Source: Journal of Jewish Education, Volume 78, Issue 3, pages 182-226
Jonathan Woocher offers an extended meditation on the need for a new paradigm for Jewish education to meet the individual and communal needs of the Jewish people in the 21st century. An impressive panel of respondents from the Jewish educational world will offer their reactions and analyses of Woocher's piece in the next issue of JJE.
From the JJE Editor's Note:
"Although it is easy to assume that the core of Jewish education rests on a canonical list of texts, ideas, and traditions that connects each new generation with its predecessors, Woocher reminds us that Jewish education also needs to be contextualized and adapted to the specific characteristics of a particular generation or era. As we have come to understand more about the dramatic changes in the nature of Jewish identity and belonging that have already begun to emerge in the 21st century, it is natural that Jewish education will need to adapt to this new and changing environment. Jewish education in the United States came of age in the 20th century as the American Jewish community dealt with the transitions from an immigrant generation and the tensions their children and grandchildren felt between the traditional Jewish identities of those immigrants and their new American ones. They confronted the need for “inculcating a strong dual identity of Jewishness and Americanness” and “ensuring Jewish cultural survival.”
Woocher's piece will open an important conversation about the need for a new paradigm for Jewish education that reflects the important changes in American Jewry in the last generation. As a result of intermarriage, adoptions, and other factors, American Jews are more diverse than ever before. In addition, American Jews have shared in the recent trends of American culture as a whole, which have been marked by a more individualistic approach to religion that reflects personal values and a sense of authenticity, as well as a gradual disengagement from traditional institutions and authorities. Jewishness now competes and combines with a variety of other aspects of identity. Changing attitudes toward Israel and its symbolic importance in Jewish life have problematized Jewish education on Israel. Woocher argues that for Jewish education to have any hope of remaining relevant, inspiring, and compelling, it must deal with these factors and engage with the emergent values and aspirations of a dramatically different American Jewish community than the one it confronted a century or even half-century ago.
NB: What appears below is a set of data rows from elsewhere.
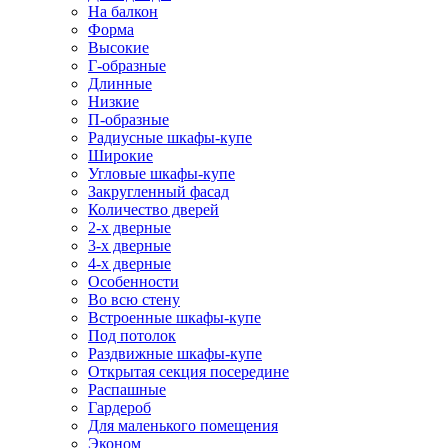
На балкон
Форма
Высокие
Г-образные
Длинные
Низкие
П-образные
Радиусные шкафы-купе
Широкие
Угловые шкафы-купе
Закругленный фасад
Количество дверей
2-х дверные
3-х дверные
4-х дверные
Особенности
Во всю стену
Встроенные шкафы-купе
Под потолок
Раздвижные шкафы-купе
Открытая секция посередине
Распашные
Гардероб
Для маленького помещения
Эконом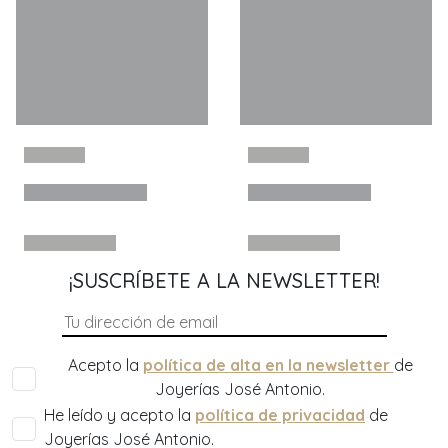
¡SUSCRÍBETE A LA NEWSLETTER!
Acepto la
política de alta en la newsletter
de
Joyerías José Antonio.
He leído y acepto la
política de privacidad
de
Joyerías José Antonio.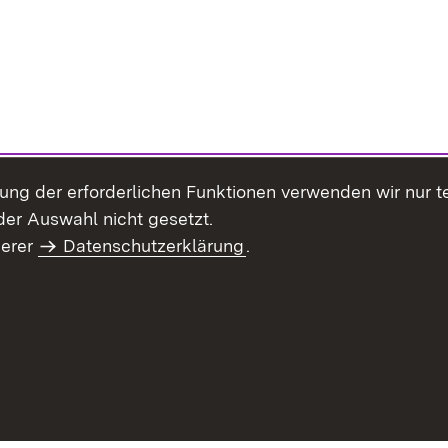
llung der erforderlichen Funktionen verwenden wir nur 
er Auswahl nicht gesetzt.
serer
Datenschutzerklärung
.
haltsübersicht
Kontakt
Impressum
Datenschutz
Benut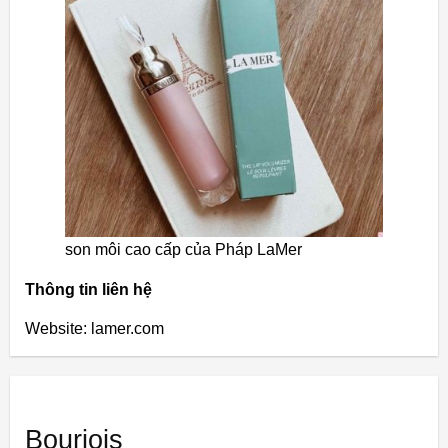
son môi cao cấp của Pháp LaMer
Thông tin liên hệ
Website: lamer.com
Bourjois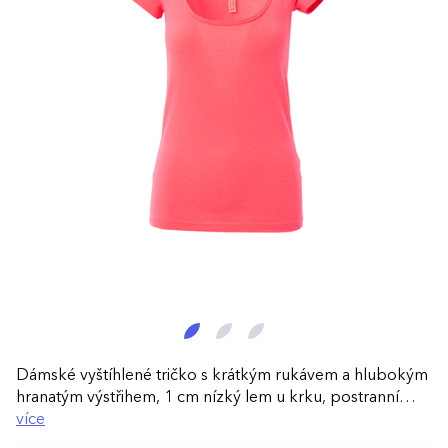
Dámské vyštíhlené tričko s krátkým rukávem a hlubokým
hranatým výstřihem, 1 cm nízký lem u krku, postranní
sešití.
více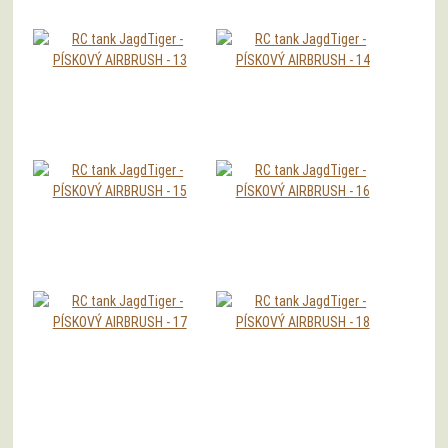
RC model tanku Jagdtiger v kovové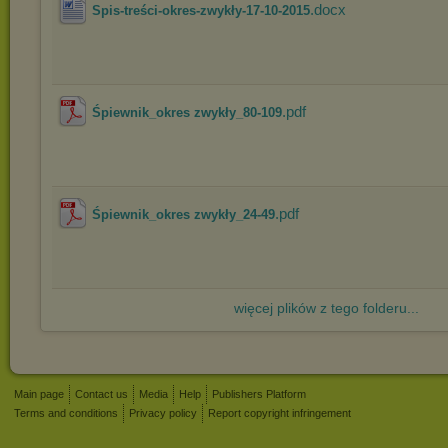
.docx
Spis-treści-okres-zwykły-17-10-2015
.pdf
Śpiewnik_okres zwykły_80-109
.pdf
Śpiewnik_okres zwykły_24-49
więcej plików z tego folderu...
Main page
Contact us
Media
Help
Publishers Platform
Terms and conditions
Privacy policy
Report copyright infringement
Woocher describes the characteristics of a new paradigm for Jewish education that will need to be more learner-focused, in which students collaborate in shaping their own education and act as partners in the co-production of making Jewish meaning in particular and human meaning in general. Such a model of Jewish education will be more holistic and integrated into everyday life, not simply concerned with mastery of texts and observance of rituals and holidays. Jewish education in the new century will also need to revise and reinvent methods of educational delivery that engage with new developments in general education and information technology. Innovative uses of information networking and open sourcing (e.g., Wikipedia) will need to play a greater role. All this and more is great food for thought, and the conversation on it will continue with responses in our next issue."